Leyland's players included Barry Bonds, Miguel Cabrera, Max Scherzer, Gary Sheffield, Justin Verlander and Larry Walker.

"I think young people, young players are searching for discipline," Leyland said. "So we all have our insecurities and I think even sometimes players do, even though they're great players. And I think that they're always looking for that leadership. I tried to impress on them what it was to be a professional and how tough this game is to play. And I also told them almost every day how good they were."

Former player and manager Lou Piniella fell one vote short for the second time after also getting 11 in 2018. Former player, broadcaster and National League president Bill White was two shy.

Managers Cito Gaston and Davey Johnson, umpires Ed Montague and Joe West, and general manager Hank Peters all received fewer than five votes.

In addition to his time with the Marlins, Leyland had stints managing the Colorado Rockies, Detroit Tigers and Pittsburgh Pirates 1986 to 2013. His July 21 induction will take place with players voted in by the Baseball Writers' Association of America, whose balloting will be announced on Jan. 23.
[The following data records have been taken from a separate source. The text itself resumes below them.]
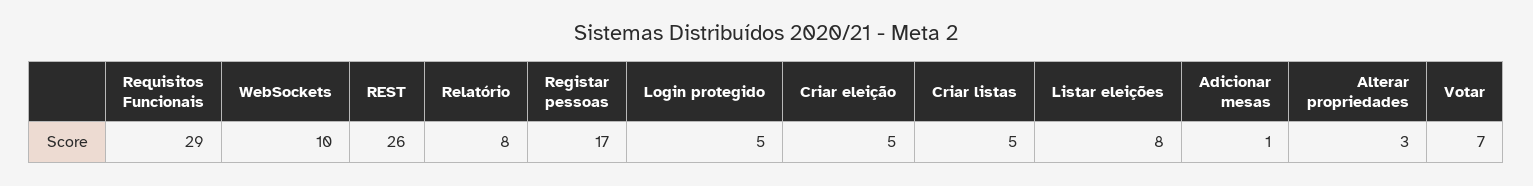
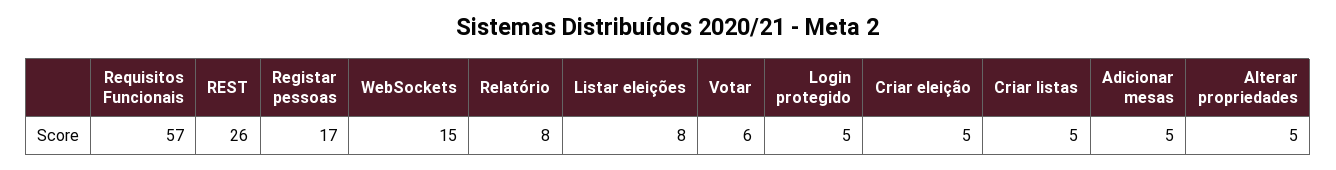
Requisitos Funcionais: 29 -> 57
WebSockets: 10 -> 15
Adicionar mesas: 1 -> 5
Alterar propriedades: 3 -> 5
Votar: 7 -> 6

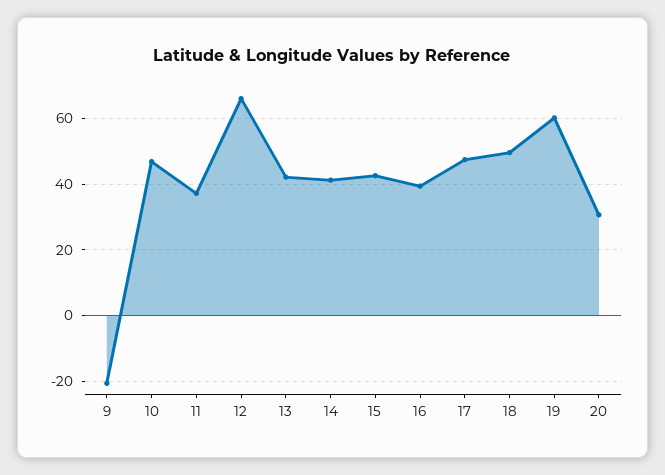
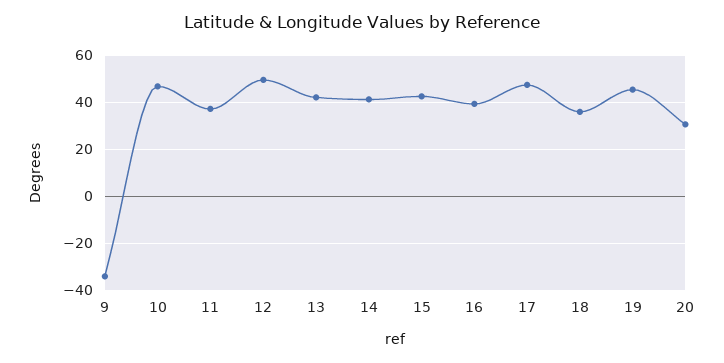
9: -20 -> -35
12: 66 -> 50
18: 50 -> 35
19: 60 -> 45

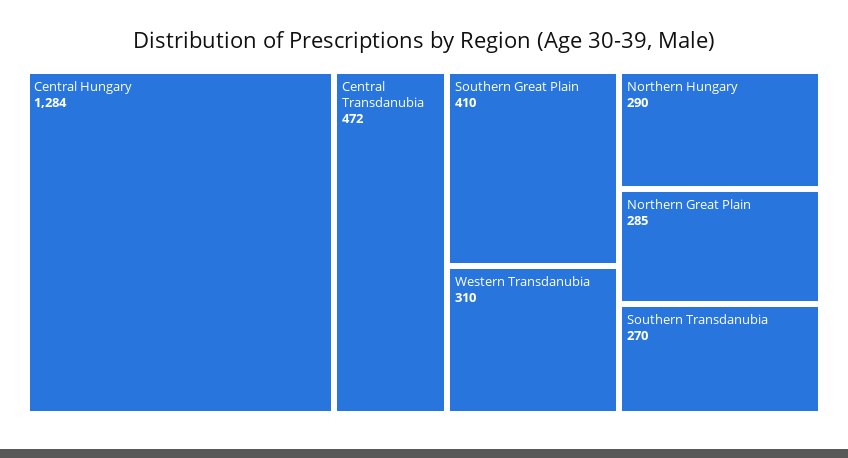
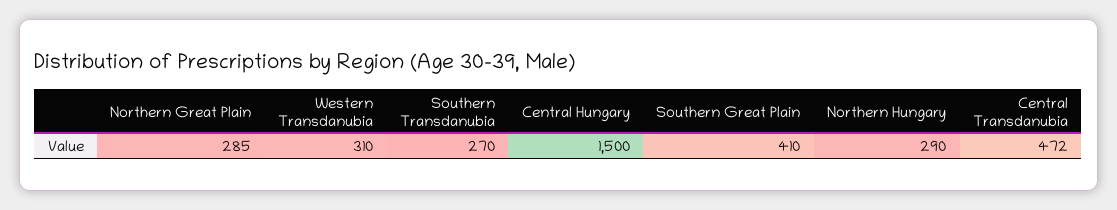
Central Hungary: 1284 -> 1500

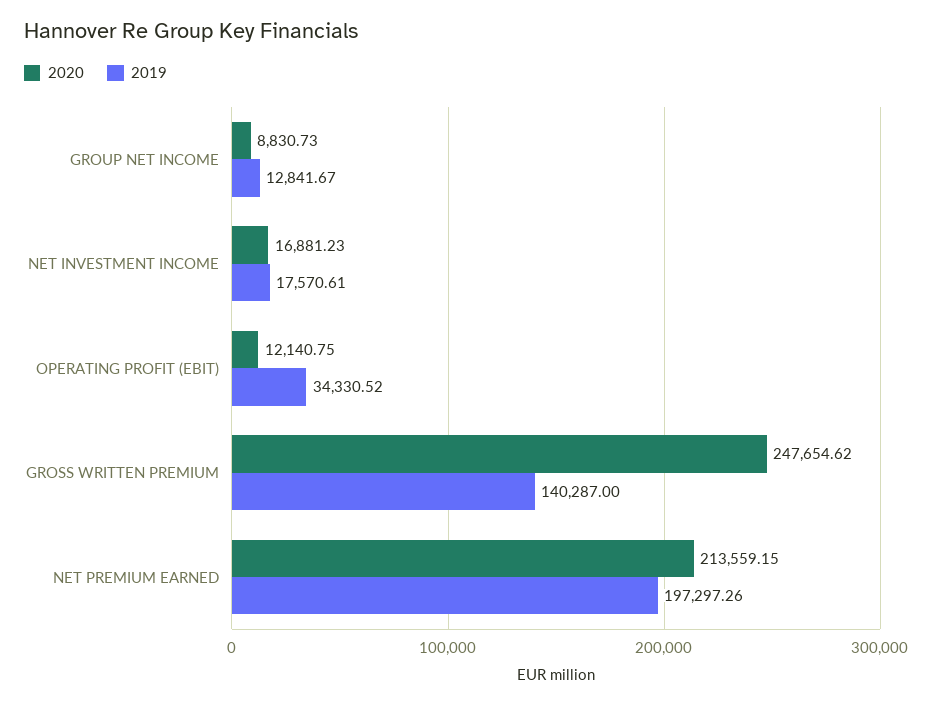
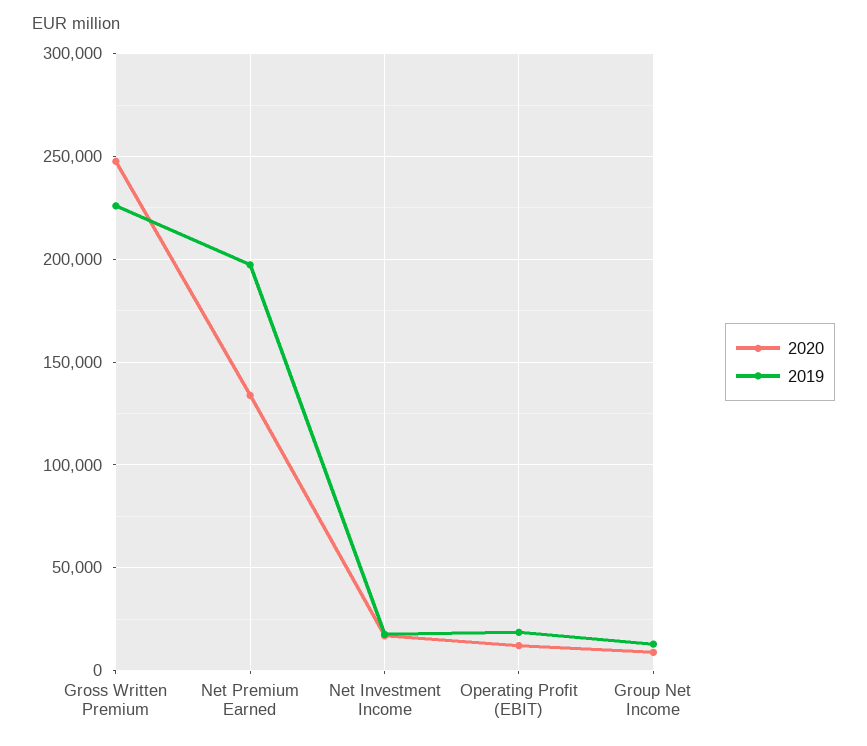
2019, OPERATING PROFIT (EBIT): 34330.52 -> 20000
2019, GROSS WRITTEN PREMIUM: 140287 -> 225000
2020, NET PREMIUM EARNED: 213559.15 -> 135000

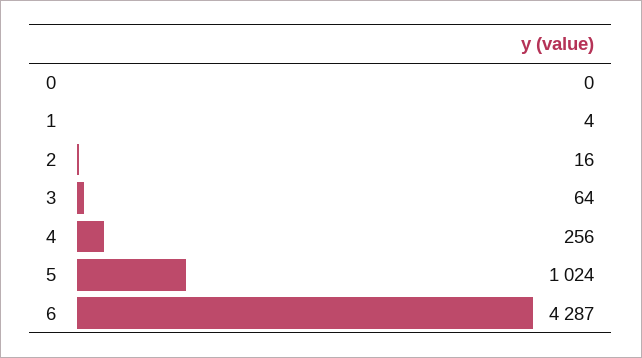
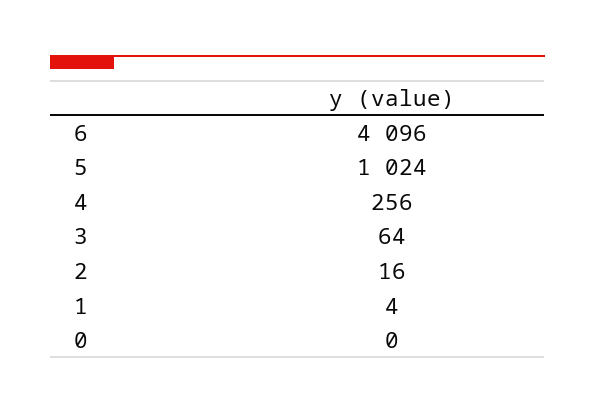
6: 4287 -> 4096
José Bautista, Adrián Beltré, Matt Holliday, Joe Mauer, Chase Utley and David Wright are among the players eligible for the BBWAA ballot for the first time in the current vote. Holdovers include Todd Helton, who fell 11 votes short this year, and Billy Wagner, who was 27 shy.
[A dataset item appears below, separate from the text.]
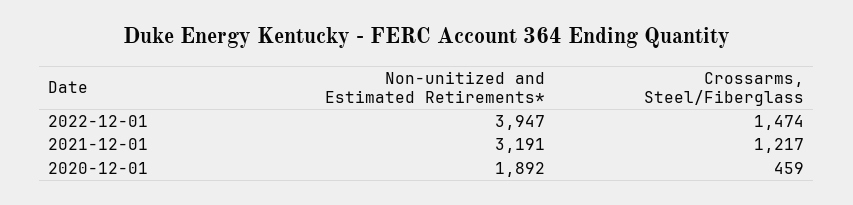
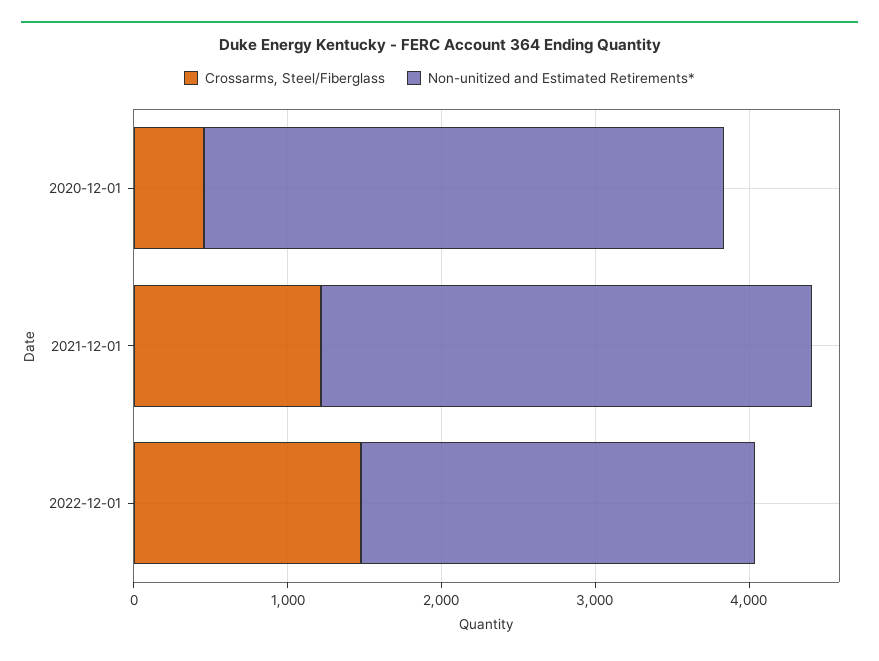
Non-unitized and Estimated Retirements*, 2022-12-01: 3947 -> 2600
Non-unitized and Estimated Retirements*, 2020-12-01: 1892 -> 3400

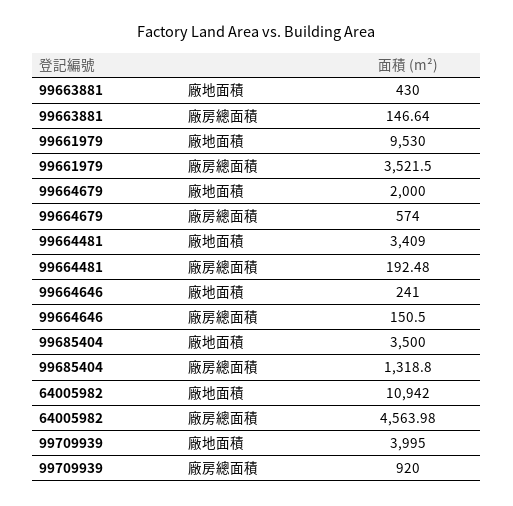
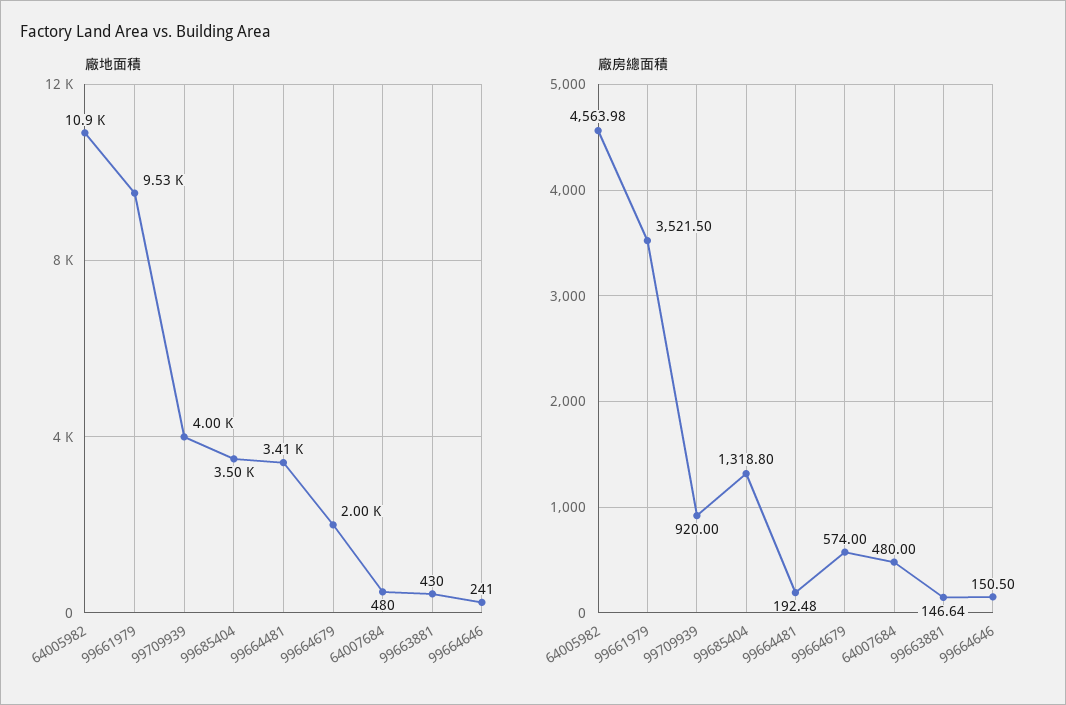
廠地面積, 64007684: none -> 480
廠房總面積, 64007684: none -> 480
Leyland grew up in Perrysburg, Ohio, a suburb of Toledo. He was a minor league catcher and occasional third baseman in the Tigers' organization from 1965-70, never rising above Double-A and finishing with a .222 batting average, four home runs and 102 RBIs.

"Being not a very good player myself, I realized how hard it was to play the game," he said.
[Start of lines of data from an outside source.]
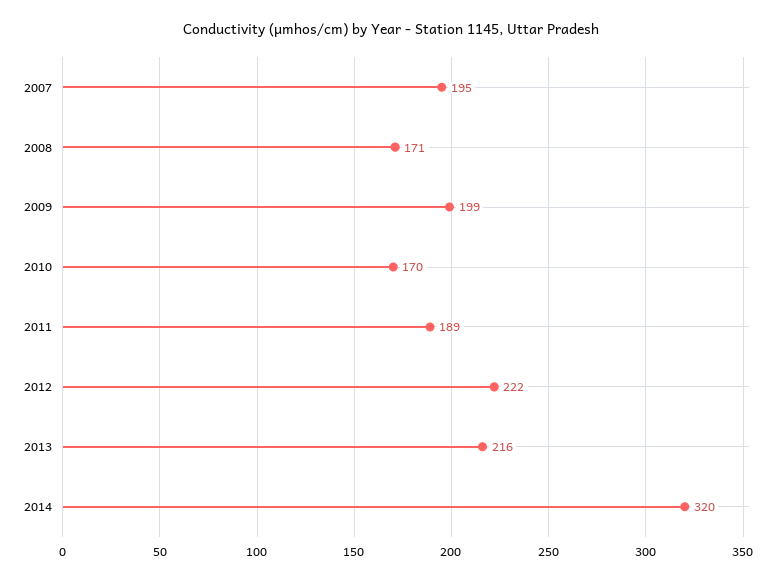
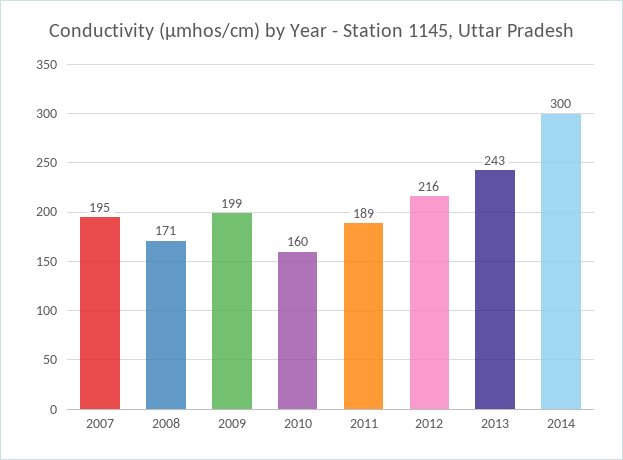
2010: 170 -> 160
2012: 222 -> 216
2013: 216 -> 243
2014: 320 -> 300

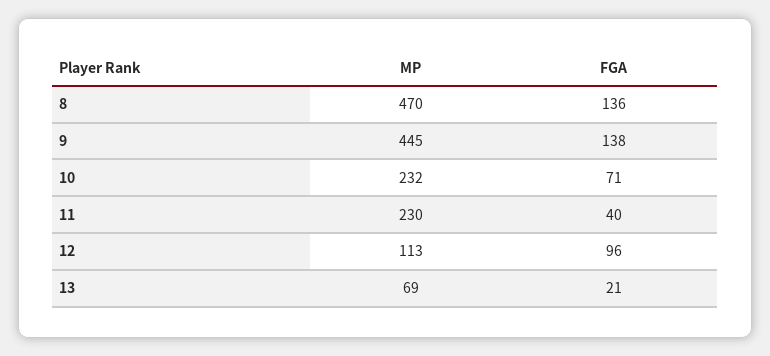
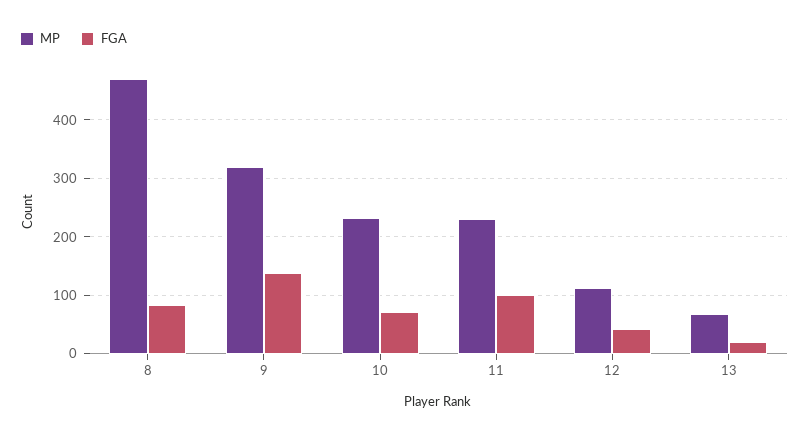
FGA, 8: 136 -> 80
MP, 9: 445 -> 320
FGA, 11: 40 -> 100
FGA, 12: 96 -> 40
Leyland coached in the Tigers' minor league system, then started managing with Bristol of the Appalachian Rookie League in 1971. After 11 seasons as a minor league manager, he left the Tigers to serve as Tony La Russa's third base coach with the Chicago White Sox from 1982-85, then embarked on an MLB managerial career by leading the Pirates from 1986-96.

The Pittsburgh Press was said to have run a headline: "Jim Who?"

"Yeah, it was `Jim Who?' when I got here and, you know, I'm still here," Leyland said. "At least people know me a little better than they did when I first got here."

Pittsburgh got within one out of a World Series trip in 1992 before Francisco Cabrera's two-run single in Game 7 won the NL pennant for the Atlanta Braves. The Pirates sank from there after the departures of Bonds and ace pitcher Doug Drabek as free agents, and Leyland left after Pittsburgh's fourth straight losing season in 1996. Five days after his last game, he chose the Marlins over the White Sox, Boston Red Sox and California Angels.

Florida won the title the next year in the franchise's fifth season, the fastest expansion team to earn a championship at the time. But the Marlins sold off veterans and tumbled to 54-108 in 1998, and Leyland left for the Rockies. He quit after one season, saying he lacked the needed passion, and worked as a scout for the St. Louis Cardinals.

"I did a lousy job my last year of managing,″ Leyland said then. "I stunk because I was burned out. When I left there, I sincerely believed that I would not manage again. ... I always missed the competition, but the last couple of years — and this stuck in my craw a little bit — I did not want my managerial career to end like that."

He replaced Alan Trammell as Tigers manager ahead of the 2006 season and stayed through 2013.

Leyland's teams finished first six times and went 1,769-1,728. He won American League pennants in 2006, losing to the St. Louis Cardinals in a World Series that went five games, and 2012, getting swept by the San Francisco Giants. Leyland was voted manager of the year twice in the NL (1990, 1992) and once in the AL (2006), and he managed the U.S. to the 2017 World Baseball Classic championship, the Americans' only title in the event.

Now he's alongside the elite.

"It's the final stop," Leyland said. "To land there in Cooperstown, it doesn't get any better than that. I mean, that's the ultimate. I certainly never thought it was going to happen. Most people probably don't. But it did, and I'm sure I'm going to enjoy it."